Foto: W-film/ Florian Heinzen-Ziob und Georg Heinzen GbR

Der Fahrradkurier bahnt sich den Weg durch den mörderischen Verkehr Mumbais. Auf seinem Gepäckträger: Blechbüchsen mit 35mm-Film. Das Ziel: das Alfred-Talkies, ein Filmpalast im Herzen der Millionenstadt. Der Abspielstätte für alte B-Movies geht es nicht gut. Denn das Publikum strömt nicht mehr in das Kino mit den antiken Projektoren. Und ein Bauinvestor ist rattenscharf auf die wertvolle Immobilie.

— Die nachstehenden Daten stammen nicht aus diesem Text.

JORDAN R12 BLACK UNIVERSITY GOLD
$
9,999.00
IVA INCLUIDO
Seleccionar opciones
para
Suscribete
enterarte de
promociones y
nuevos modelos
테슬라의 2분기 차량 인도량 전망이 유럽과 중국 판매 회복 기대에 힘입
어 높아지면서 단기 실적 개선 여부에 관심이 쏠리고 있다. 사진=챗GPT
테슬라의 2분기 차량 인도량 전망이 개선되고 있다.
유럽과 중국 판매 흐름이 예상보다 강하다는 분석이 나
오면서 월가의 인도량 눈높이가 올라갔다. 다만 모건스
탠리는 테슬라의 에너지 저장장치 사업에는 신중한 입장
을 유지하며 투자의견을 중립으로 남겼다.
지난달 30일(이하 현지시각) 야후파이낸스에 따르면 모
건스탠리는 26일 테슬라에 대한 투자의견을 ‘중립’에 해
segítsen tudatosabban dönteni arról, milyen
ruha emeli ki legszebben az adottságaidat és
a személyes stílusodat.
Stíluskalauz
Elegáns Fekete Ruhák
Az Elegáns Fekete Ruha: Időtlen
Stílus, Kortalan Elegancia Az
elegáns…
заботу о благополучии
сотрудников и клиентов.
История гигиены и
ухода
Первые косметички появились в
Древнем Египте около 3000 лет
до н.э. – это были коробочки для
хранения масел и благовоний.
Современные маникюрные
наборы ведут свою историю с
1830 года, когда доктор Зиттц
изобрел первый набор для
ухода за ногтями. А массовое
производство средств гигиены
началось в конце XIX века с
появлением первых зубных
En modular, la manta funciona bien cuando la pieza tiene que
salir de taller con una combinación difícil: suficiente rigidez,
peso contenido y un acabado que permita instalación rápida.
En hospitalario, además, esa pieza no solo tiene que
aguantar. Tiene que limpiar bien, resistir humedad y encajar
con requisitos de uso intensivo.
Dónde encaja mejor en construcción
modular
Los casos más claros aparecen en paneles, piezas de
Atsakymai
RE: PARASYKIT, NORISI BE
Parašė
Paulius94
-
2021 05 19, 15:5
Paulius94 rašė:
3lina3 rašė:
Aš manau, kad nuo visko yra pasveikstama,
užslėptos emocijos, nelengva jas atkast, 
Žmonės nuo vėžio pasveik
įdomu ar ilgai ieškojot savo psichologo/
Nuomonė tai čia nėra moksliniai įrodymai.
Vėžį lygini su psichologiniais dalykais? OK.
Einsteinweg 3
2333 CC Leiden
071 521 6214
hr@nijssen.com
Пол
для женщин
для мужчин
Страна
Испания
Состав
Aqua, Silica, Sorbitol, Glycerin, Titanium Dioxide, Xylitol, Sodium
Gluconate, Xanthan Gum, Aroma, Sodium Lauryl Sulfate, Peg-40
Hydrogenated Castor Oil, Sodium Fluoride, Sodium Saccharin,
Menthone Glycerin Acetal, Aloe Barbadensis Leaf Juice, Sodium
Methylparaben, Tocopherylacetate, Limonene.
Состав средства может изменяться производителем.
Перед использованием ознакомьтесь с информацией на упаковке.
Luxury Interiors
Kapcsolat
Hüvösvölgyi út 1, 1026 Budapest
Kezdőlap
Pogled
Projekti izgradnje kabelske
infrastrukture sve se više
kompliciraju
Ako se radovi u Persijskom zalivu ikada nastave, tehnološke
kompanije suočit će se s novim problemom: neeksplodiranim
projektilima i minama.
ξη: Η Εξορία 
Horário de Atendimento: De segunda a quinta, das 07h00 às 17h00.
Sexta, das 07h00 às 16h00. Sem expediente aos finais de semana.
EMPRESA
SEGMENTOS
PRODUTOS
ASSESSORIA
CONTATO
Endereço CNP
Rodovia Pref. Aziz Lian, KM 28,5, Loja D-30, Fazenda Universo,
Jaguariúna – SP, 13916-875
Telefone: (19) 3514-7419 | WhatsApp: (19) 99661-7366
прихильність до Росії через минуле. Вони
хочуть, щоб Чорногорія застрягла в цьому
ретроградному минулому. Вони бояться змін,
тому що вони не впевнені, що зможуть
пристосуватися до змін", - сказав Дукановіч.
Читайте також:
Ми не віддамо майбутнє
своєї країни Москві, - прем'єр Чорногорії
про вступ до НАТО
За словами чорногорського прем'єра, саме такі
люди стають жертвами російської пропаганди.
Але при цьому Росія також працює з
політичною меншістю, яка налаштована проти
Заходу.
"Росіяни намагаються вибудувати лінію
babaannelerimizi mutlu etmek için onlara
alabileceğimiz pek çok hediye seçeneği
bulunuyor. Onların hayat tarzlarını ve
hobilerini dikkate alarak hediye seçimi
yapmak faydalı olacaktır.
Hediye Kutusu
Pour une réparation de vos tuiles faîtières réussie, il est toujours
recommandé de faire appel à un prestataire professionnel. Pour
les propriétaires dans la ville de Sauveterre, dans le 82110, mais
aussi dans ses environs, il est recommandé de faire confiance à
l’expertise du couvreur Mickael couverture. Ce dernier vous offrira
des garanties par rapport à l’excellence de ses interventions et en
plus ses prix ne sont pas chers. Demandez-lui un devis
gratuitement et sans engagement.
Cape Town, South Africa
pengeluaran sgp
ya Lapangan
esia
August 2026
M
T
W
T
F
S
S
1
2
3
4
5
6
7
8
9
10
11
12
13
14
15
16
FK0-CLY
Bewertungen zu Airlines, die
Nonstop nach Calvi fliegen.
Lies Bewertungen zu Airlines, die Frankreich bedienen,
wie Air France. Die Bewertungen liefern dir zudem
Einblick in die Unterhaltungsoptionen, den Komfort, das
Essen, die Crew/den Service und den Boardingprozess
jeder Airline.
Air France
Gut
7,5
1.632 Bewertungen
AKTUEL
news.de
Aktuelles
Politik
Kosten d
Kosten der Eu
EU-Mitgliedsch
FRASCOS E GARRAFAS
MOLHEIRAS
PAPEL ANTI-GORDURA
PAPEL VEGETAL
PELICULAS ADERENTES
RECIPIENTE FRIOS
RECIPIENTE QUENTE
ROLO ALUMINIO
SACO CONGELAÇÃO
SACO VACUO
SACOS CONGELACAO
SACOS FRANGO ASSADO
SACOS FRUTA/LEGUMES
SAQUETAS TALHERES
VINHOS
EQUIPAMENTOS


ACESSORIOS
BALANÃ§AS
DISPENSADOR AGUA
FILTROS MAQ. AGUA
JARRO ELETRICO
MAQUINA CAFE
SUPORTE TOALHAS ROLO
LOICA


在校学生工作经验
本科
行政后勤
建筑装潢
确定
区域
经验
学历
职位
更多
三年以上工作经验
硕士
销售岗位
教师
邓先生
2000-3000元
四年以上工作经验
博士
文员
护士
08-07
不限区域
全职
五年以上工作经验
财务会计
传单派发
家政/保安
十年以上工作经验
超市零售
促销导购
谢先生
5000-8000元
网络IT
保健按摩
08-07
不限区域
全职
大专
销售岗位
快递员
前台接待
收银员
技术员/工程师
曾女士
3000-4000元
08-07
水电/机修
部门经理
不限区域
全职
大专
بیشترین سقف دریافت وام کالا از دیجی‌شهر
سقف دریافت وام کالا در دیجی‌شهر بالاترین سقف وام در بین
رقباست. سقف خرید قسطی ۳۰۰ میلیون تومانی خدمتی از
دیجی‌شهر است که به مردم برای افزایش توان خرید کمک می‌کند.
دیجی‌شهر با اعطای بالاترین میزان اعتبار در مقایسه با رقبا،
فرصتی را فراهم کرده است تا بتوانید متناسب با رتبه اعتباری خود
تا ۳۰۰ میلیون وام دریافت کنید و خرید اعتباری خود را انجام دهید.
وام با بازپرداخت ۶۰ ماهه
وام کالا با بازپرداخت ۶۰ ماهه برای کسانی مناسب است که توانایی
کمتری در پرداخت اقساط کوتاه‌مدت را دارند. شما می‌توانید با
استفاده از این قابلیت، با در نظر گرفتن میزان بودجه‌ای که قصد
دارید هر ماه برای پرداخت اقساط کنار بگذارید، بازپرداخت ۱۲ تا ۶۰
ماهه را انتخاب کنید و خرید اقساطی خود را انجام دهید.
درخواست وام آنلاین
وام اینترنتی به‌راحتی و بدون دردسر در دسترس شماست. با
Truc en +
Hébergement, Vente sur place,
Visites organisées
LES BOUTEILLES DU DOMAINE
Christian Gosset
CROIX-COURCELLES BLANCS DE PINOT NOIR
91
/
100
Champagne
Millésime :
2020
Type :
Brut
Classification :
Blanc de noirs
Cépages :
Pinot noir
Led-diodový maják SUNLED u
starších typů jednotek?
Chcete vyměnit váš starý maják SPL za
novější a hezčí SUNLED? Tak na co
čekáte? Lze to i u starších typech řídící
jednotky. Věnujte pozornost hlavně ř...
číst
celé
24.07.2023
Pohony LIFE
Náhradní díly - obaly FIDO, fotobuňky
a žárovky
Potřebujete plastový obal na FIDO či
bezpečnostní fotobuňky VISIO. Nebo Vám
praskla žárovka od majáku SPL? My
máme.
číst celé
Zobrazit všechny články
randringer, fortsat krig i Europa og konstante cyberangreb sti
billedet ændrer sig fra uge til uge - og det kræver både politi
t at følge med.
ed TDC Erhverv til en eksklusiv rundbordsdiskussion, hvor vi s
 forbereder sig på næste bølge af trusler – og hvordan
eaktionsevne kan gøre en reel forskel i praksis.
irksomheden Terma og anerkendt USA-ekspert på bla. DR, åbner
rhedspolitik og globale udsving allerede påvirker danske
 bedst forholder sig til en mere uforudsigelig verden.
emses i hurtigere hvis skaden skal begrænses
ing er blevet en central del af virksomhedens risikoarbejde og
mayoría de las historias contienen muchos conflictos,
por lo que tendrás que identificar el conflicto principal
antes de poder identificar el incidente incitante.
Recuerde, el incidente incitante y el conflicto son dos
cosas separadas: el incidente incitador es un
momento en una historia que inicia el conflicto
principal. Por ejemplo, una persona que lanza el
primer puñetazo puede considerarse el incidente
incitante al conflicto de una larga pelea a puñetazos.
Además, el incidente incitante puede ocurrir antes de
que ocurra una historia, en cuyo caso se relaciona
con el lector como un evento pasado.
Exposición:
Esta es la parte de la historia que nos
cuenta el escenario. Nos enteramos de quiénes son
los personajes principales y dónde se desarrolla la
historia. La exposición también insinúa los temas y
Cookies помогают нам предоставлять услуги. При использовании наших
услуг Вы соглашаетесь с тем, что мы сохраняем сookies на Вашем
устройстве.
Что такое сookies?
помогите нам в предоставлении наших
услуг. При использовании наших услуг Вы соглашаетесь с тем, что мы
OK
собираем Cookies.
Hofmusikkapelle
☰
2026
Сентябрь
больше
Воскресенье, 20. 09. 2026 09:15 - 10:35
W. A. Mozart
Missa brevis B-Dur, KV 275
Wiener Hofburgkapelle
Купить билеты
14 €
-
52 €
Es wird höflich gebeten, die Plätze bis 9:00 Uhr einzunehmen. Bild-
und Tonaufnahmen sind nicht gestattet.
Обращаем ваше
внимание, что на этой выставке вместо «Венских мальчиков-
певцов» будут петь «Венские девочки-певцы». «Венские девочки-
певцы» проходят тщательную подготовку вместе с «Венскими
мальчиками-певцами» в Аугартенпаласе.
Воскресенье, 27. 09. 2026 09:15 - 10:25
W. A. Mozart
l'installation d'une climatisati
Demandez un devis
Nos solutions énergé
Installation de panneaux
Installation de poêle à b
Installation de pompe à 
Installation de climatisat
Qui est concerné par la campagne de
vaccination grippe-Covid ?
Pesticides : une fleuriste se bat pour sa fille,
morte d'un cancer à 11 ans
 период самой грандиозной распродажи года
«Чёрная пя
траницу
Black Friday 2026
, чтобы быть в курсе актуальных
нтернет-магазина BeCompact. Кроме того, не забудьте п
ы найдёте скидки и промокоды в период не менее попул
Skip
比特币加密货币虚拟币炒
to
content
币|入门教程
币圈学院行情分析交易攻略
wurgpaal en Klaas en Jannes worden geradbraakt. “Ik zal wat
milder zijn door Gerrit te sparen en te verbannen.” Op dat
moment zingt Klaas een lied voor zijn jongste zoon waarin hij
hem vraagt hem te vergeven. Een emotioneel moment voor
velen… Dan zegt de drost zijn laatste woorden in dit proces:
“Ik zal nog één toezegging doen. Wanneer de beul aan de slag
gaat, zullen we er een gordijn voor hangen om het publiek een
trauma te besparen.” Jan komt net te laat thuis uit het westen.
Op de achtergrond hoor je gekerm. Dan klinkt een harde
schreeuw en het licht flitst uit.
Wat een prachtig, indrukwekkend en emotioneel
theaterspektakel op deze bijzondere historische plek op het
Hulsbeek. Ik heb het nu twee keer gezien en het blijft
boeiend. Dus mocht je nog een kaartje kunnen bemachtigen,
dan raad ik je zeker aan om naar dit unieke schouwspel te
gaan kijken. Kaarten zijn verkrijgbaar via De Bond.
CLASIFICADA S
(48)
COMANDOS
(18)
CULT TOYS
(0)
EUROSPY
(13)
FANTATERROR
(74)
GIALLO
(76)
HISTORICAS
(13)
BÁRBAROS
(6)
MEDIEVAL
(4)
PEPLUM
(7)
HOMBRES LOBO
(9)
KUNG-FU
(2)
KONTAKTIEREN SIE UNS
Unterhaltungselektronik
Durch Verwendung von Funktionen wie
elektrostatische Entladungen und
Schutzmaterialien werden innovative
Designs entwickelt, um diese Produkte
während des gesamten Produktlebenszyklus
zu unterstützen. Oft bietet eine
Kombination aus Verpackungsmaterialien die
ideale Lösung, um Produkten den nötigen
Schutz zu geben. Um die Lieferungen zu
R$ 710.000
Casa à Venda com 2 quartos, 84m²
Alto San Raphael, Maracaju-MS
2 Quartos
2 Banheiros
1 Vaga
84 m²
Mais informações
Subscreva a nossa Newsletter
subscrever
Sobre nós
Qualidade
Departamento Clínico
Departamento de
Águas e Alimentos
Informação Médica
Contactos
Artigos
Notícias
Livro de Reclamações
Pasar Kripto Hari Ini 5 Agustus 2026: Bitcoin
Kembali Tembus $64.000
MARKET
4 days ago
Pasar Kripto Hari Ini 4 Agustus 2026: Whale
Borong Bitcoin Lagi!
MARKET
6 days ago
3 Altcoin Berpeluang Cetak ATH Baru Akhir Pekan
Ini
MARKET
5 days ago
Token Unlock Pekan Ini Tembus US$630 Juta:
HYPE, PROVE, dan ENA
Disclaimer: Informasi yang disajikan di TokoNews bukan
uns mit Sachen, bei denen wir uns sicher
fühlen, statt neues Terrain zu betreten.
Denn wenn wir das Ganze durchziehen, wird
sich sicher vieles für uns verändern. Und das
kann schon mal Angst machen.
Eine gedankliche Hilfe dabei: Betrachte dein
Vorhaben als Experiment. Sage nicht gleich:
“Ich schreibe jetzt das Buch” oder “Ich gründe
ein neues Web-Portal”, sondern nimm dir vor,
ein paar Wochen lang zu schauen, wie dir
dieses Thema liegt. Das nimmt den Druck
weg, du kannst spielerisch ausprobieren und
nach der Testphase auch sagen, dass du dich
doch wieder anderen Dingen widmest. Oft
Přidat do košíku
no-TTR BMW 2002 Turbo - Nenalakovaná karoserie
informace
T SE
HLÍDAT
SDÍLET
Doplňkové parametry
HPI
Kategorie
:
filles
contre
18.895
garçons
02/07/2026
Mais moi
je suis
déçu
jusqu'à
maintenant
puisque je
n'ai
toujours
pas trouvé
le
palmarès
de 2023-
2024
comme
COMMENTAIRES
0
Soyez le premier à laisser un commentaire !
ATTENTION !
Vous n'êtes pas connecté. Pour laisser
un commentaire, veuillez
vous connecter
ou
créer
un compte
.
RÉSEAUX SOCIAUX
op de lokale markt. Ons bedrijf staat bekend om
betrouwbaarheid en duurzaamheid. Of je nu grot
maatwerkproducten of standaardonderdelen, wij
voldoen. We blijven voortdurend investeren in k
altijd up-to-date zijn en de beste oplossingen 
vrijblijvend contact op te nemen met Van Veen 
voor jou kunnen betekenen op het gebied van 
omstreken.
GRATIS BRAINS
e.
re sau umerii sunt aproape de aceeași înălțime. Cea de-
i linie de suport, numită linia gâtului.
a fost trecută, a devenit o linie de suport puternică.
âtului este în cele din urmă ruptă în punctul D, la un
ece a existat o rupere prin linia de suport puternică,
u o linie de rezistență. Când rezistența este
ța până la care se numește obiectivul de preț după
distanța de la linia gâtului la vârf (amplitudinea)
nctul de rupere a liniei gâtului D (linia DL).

Florian Heinzen-Ziob und Georg Heinzen porträtieren in ihrer wundervollen Hommage an das dem Untergang geweihte Kino jene drei Überzeugungstäter, die die Träume auf Zelluloid am Laufen halten. Da ist zum einen die Besitzerin, der man die Leitung des Kinos einst nicht zutraute. Wie soll eine Frau das auch schaffen? Der Manager weiß genau, was das Publikum will und gibt dem Plakatmaler gerne mal einen ­unerwünschten Tipp. Dessen ­Liebe gehört dem Kino und dem Plakate malen. Ein Künstler, liebenswerter Tyrann und Auftragspinsler, der das Plakat, wenn nötig, spannender gestaltet als der Film das hergibt. Eine mitreißende Doku über ein analoges Kino und den Existenzkampf seiner Macher.

Original Copy D 2015, 95 Min., R: Florian Heinzen-Ziob, Georg Heinzen, Start: 9.3.